━━━━━ DATA SUPPLIED ━━━━━
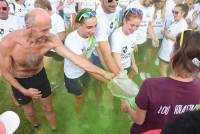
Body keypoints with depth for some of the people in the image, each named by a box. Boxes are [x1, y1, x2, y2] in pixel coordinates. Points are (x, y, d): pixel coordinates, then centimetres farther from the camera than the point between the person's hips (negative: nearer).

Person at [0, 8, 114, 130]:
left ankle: (55, 129, 47)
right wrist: (24, 91, -20)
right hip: (19, 81, -1)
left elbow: (75, 58, -31)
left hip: (40, 76, 1)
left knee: (48, 108, 17)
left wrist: (104, 73, -32)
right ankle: (36, 127, 57)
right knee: (30, 111, 21)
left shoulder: (51, 40, -31)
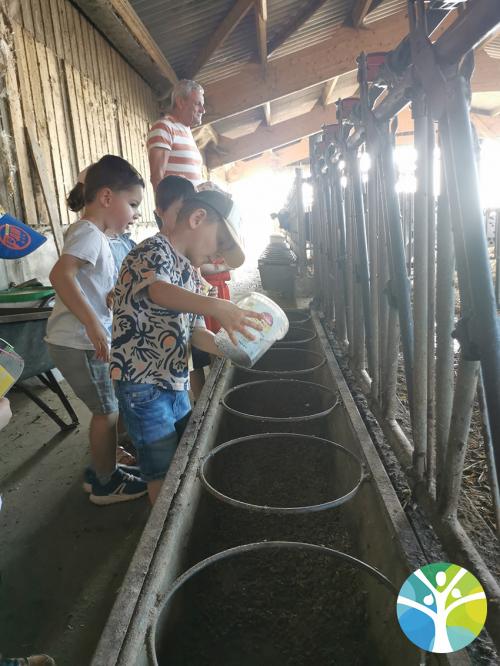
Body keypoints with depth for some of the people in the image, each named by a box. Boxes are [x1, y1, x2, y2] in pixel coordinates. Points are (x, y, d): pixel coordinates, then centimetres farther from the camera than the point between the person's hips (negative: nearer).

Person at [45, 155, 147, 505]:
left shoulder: (93, 234, 14)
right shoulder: (90, 233, -16)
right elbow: (61, 275, -33)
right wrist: (93, 323, -34)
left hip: (85, 340, 9)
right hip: (78, 342, -9)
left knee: (107, 408, 19)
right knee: (108, 411, 3)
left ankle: (102, 468, 36)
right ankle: (107, 484, 21)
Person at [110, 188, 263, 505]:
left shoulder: (189, 272, 14)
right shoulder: (154, 250, -13)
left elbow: (195, 331, 11)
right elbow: (158, 290, -36)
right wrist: (217, 307, -51)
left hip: (176, 381, 9)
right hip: (143, 382, -9)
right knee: (164, 471, 0)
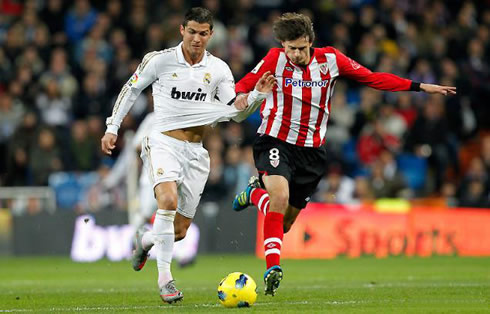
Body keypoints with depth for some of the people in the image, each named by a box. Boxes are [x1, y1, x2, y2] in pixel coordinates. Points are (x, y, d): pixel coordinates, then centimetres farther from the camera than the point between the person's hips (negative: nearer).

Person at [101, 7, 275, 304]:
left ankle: (146, 239, 41)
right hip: (164, 143, -4)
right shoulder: (160, 60, -4)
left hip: (195, 151, 4)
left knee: (179, 231, 5)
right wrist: (112, 128, 6)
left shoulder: (218, 69, 3)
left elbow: (236, 112, 1)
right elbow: (131, 89, 9)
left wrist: (257, 95, -18)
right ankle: (165, 277, -27)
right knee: (169, 199, -33)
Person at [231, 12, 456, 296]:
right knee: (280, 196, -30)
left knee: (285, 222, 6)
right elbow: (244, 84, -1)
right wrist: (241, 97, -27)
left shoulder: (330, 59, -2)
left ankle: (256, 193, 38)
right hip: (276, 142, -3)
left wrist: (420, 87, 3)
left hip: (312, 150, 3)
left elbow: (373, 78, 5)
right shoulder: (275, 59, -8)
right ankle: (273, 267, -26)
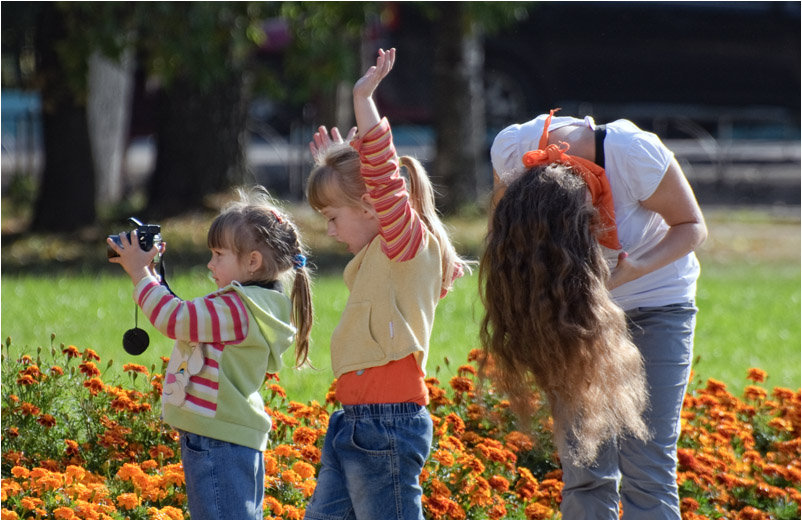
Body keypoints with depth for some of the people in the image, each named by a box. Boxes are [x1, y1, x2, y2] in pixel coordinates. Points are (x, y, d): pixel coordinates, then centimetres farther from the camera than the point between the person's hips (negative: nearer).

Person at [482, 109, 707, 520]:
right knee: (584, 471, -3)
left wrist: (629, 272, -32)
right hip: (572, 305, 3)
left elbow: (691, 226, -15)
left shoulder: (635, 154, -34)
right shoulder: (511, 151, -24)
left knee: (646, 468, -11)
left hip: (654, 301, -3)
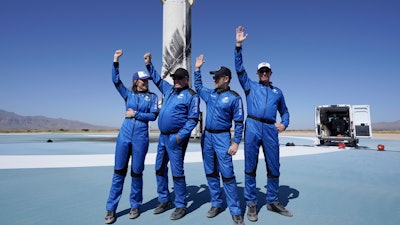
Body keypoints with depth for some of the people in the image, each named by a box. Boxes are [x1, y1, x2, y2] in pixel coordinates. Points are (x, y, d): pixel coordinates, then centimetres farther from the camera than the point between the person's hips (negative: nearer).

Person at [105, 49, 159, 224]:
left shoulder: (152, 97, 5)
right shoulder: (128, 94, 10)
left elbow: (153, 116, -5)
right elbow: (116, 81, 1)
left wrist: (135, 114, -7)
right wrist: (116, 61, -3)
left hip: (141, 137, -2)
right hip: (124, 135, 2)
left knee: (136, 172, 5)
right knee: (119, 171, 5)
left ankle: (135, 206, 22)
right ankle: (111, 209, 15)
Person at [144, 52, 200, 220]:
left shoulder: (192, 95, -6)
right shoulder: (169, 89, 14)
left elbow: (193, 119, -11)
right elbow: (157, 79, 29)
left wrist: (180, 136, -19)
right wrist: (149, 64, 22)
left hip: (176, 138, -8)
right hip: (163, 136, 8)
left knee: (177, 172, -3)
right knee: (160, 169, 14)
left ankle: (181, 206, 13)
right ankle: (164, 200, 30)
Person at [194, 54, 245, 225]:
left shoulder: (234, 98, -6)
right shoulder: (210, 94, 9)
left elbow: (239, 122, -7)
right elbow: (197, 86, 29)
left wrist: (236, 142, -14)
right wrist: (197, 69, 24)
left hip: (222, 137, -6)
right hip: (207, 136, 6)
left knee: (227, 174, -7)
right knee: (210, 173, 11)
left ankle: (235, 211, 4)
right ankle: (216, 204, 25)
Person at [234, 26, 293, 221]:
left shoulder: (277, 92, 23)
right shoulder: (250, 86, 15)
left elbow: (284, 111, 27)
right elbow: (239, 68, 5)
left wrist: (284, 124, 5)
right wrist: (238, 45, -2)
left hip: (271, 130, 3)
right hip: (252, 127, -2)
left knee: (274, 167, 7)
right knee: (250, 167, 1)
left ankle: (272, 202, 24)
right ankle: (251, 204, 13)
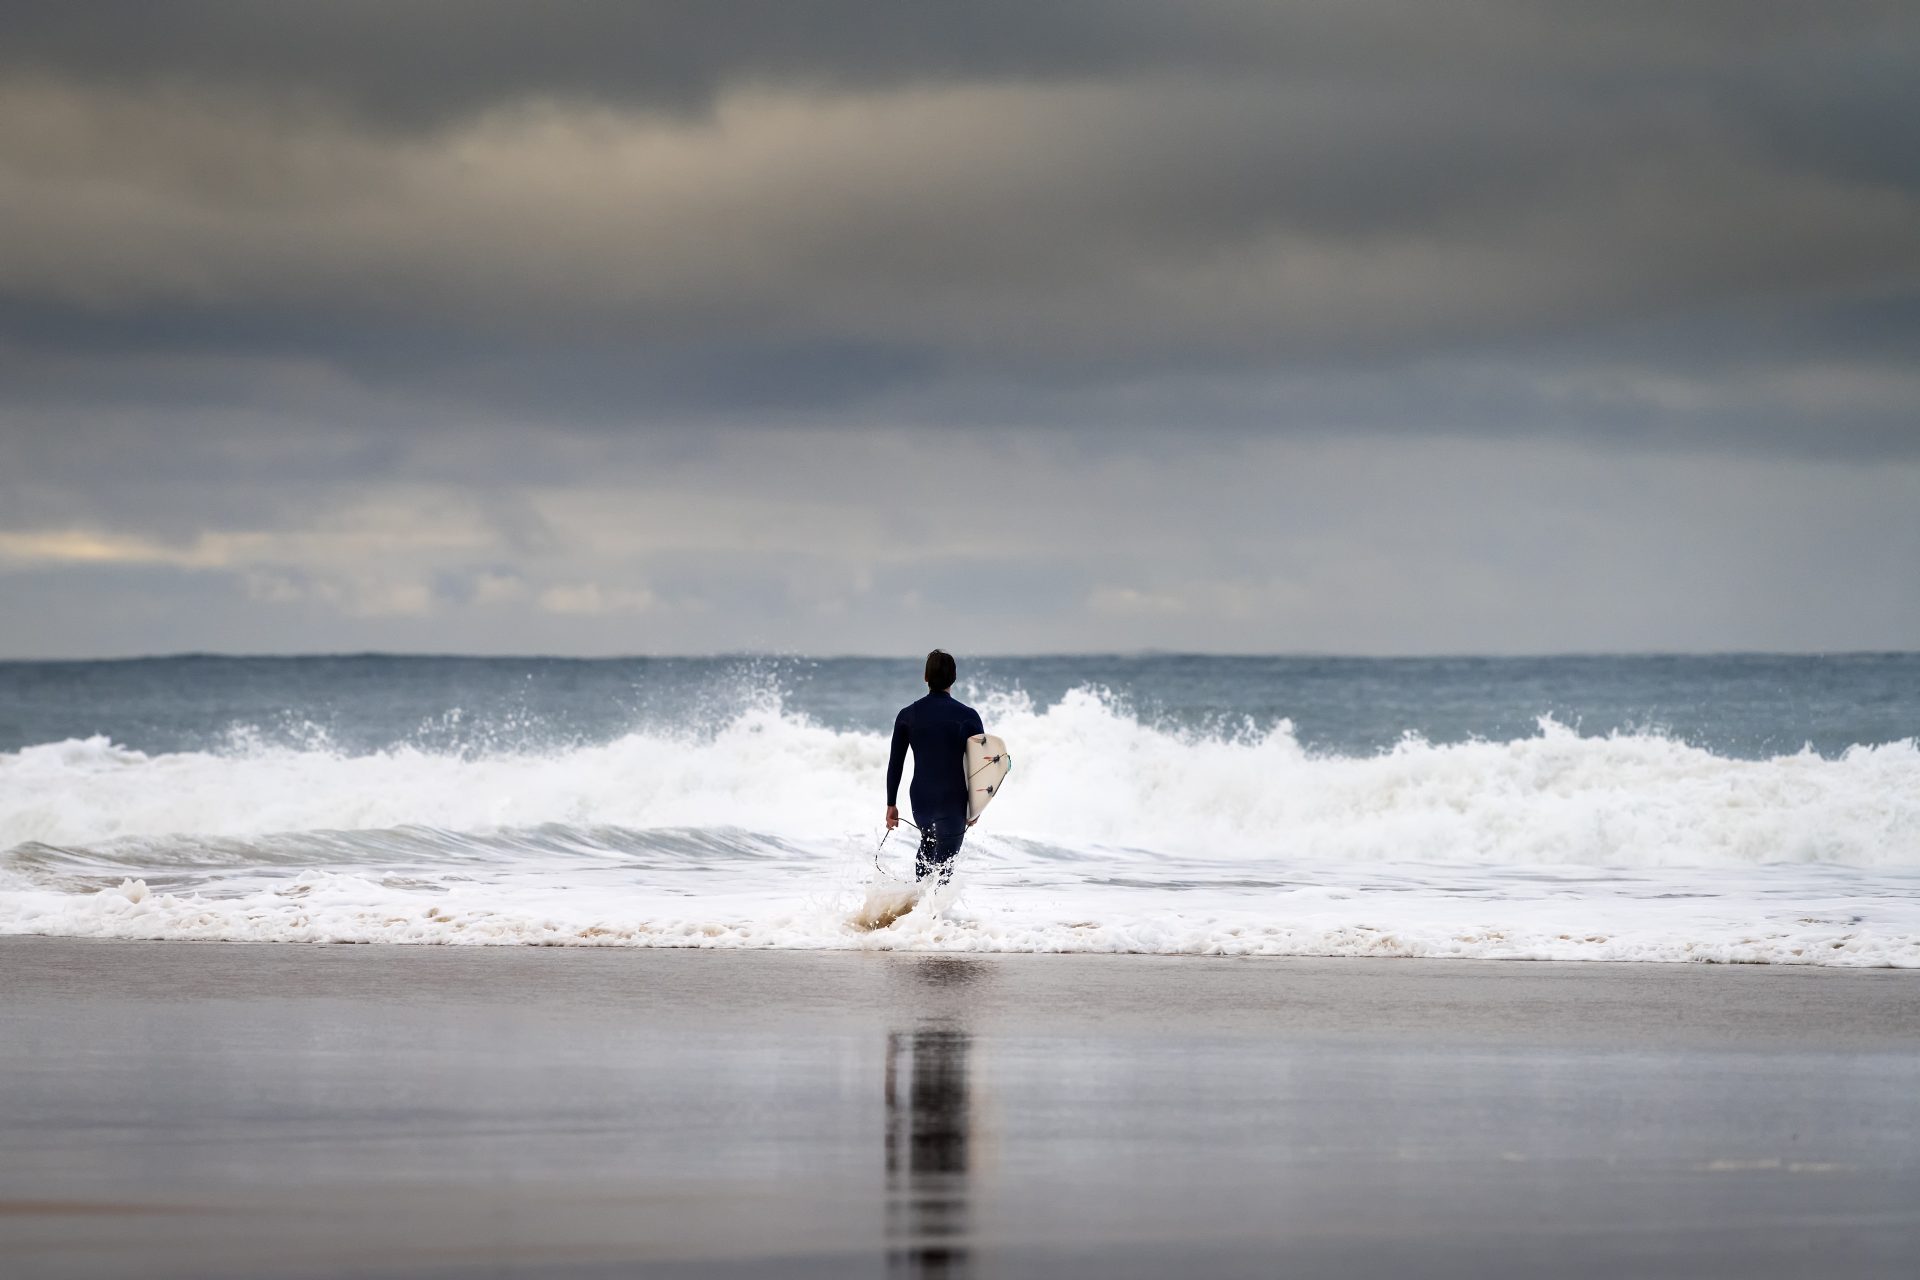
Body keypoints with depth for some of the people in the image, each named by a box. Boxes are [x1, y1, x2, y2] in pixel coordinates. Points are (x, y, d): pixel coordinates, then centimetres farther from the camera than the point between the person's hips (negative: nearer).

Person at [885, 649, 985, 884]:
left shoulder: (908, 715, -1)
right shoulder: (967, 716, -8)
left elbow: (895, 764, 3)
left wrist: (891, 804, 11)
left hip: (920, 801, 3)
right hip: (953, 802, -3)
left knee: (928, 845, 31)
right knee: (944, 865, 1)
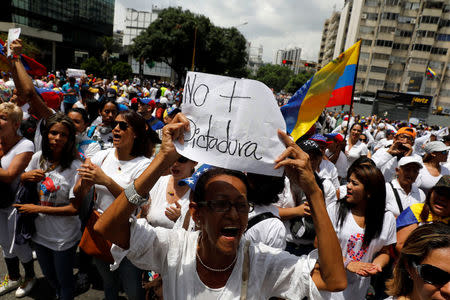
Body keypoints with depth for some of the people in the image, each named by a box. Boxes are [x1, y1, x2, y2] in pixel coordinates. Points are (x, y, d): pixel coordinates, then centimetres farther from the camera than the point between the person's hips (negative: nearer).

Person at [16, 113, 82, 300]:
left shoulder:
━━━━━
Both boundary lines included, write out word for word only the lines above from the one containing "right knee: (164, 471, 0)" to the one containing "left knee: (179, 231, 5)", leaving out any pictures.

right knee: (164, 471, 0)
Body keypoints with depth for some of the people in the image, each named by a box. Boxes are [x1, y1, x2, y2] in pixel coordinates. Points are (x, y, d): pixel coordinates, then centimetres farther from the camera than the point between the person's hips (negative: nearer).

Person at [101, 7, 275, 304]:
left ankle: (146, 239, 41)
right hip: (164, 143, -4)
right shoulder: (160, 60, -4)
left hip: (195, 151, 4)
left knee: (179, 231, 5)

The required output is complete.